The levy collected would go to the Canadian Private Copying Collective (CPCC), which already collects 29 cents for every blank CD, and 24 cents for every blank cassette purchased by Canadians. The Copyright Board of Canada did extend this levy to include mp3 players in 2004, but that decision was later overturned by the Federal Court of Appeal.
Now Angus and the CPCC say that ruling was the result of the law’s out-of-date wording.
Watch a debate over an iPod tax featuring David Basskin and David Allsebrook:
- Part 1: Should Canada impose an iPod levy?
- Part 2: Who should tell Canadians about the levy?
- Part 3: iPod tax would include exemptions for disabled, business groups
“This is an exact response to that ruling,” Angus says in an interview with ITBusiness.ca. “I think most Canadians will find it reasonable.”
The bill rekindles the debate over what Canadians should reasonably expect to do legally with the songs they buy.
While the CPCC says artists must be compensated for the private copying done by individuals, critics of the levy say that legal right already exists.
Just read section 80 of the Copyright Act, says David Allsebrook, an intellectual property lawyer at Ludlow Law.
“You can make a copy of a sound recording whether you’ve purchased it once or not,” he says. “You don’t need to pay, you don’t need to do anything.”

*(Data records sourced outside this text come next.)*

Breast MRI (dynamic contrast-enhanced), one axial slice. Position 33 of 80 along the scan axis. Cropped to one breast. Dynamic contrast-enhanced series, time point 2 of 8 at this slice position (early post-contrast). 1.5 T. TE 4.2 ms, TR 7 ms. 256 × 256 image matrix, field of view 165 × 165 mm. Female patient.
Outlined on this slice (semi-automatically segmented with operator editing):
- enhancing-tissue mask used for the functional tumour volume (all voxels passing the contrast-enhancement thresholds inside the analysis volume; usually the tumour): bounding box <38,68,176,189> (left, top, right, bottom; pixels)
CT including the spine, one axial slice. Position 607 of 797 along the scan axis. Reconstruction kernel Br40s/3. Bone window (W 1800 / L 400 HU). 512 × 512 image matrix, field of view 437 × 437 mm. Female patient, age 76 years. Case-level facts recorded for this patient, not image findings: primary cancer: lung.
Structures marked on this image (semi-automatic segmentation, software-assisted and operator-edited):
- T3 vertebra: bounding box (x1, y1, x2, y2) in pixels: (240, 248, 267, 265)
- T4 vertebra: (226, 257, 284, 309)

But according to David Basskin, a director at CPCC, the fairly routine act of copying a CD onto an iPod is technically illegal at present, let alone downloading a song from the Internet.

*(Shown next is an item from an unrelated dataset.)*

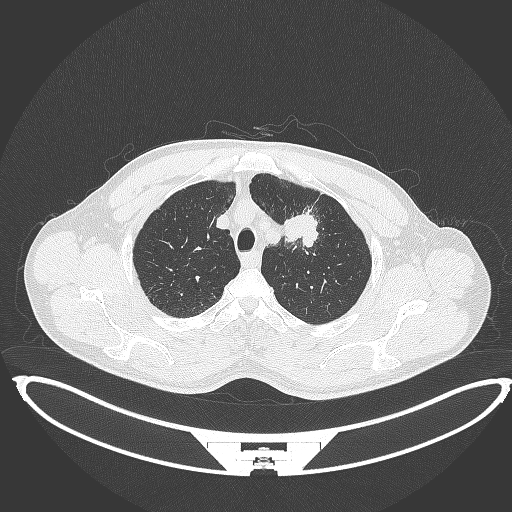
Chest CT, one axial slice. Slice 361 of 395 in the series (ordered by position). 120 kVp. Lung window (W 1500 / L -600 HU). 1 mm slice thickness. 512 × 512 image matrix. Male patient, age 60 years. From the clinical record (not read from this slice): clinical TNM (as recorded): T2a N0 M0.
Annotated regions visible in this slice (rectangle marked by the reading radiologist):
- lung tumour (recorded histology: squamous cell carcinoma): bounding box <280,211,319,248> (left, top, right, bottom; pixels)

“Value is being consumed without payment,” he says. “Millions of Canadians make billions of private copies from songs.”
For Angus, the matter is a legal grey area. But he says the levy would ensure that Canadians did have the legal right to make private copies. It could also avoid scenarios like those seen recently in the U.S., where individual consumers have successfully been sued for millions by record companies claiming copyright infringement.
Angus specifically cited the case of Jammie Thomas-Rasset, who was ordered by a jury to pay $1.92 million for infringing the copyrights of 24 songs last June.

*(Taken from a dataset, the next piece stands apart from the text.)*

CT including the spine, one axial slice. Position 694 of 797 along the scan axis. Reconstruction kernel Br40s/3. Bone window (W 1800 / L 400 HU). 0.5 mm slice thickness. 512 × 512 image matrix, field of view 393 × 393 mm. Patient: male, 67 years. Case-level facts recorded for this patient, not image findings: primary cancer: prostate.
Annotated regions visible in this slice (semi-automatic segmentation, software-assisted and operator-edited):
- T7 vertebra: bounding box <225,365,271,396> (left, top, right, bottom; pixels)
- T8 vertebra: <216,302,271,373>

There have also been questions raised as to whether the CPCC is the right channel to distribute money among artists. Critics say the collective distributes money too slowly and there is no independent structure in place to ensure artists are receiving money fairly.
“They have these huge pools of money and they don’t give them out,” Allsebrook says. “There’s no guarantee that if you have this levy, it will make it through to the artist.”
The CPCC says it has distributed $180 million to more than 100,000 artists since its inception 10 years ago. That’s about $180 per artist per year. But some receive more than others, Basskin says.
“Obviously there’s a distribution based on usage, and on airplay,” he explains.
There is a lag in the time the CPCC can dole out the appropriate fees because it must wait until it knows the right amount based on radio air time and the number of times the song was purchased.
Angus’ private member’s bill doesn’t specify a price range for the iPod levy, but Basskin says it should be based on a device’s storage capacity, and have a set maximum fee.
Bill C-499 may not get far. Private members bills have a poor track record of becoming law. Conservative MP and Minister of Canadian Heritage James Moore declared he was against the levy on Twitter, saying it would be a tax hike.
The Liberals declined to take a stance on the bill, according to Liberal Party industry critic Marc Garneau. It is interested in revisting the Copyright Act to address issues such as fair dealing and rights of creators.
Liberal MPs did support a committee motion recommending the House of Commons extend the levy to include devices with internal memory. Bloc Quebecois MPs also supported the motion.
The bill will receive first reading before the House of Commons.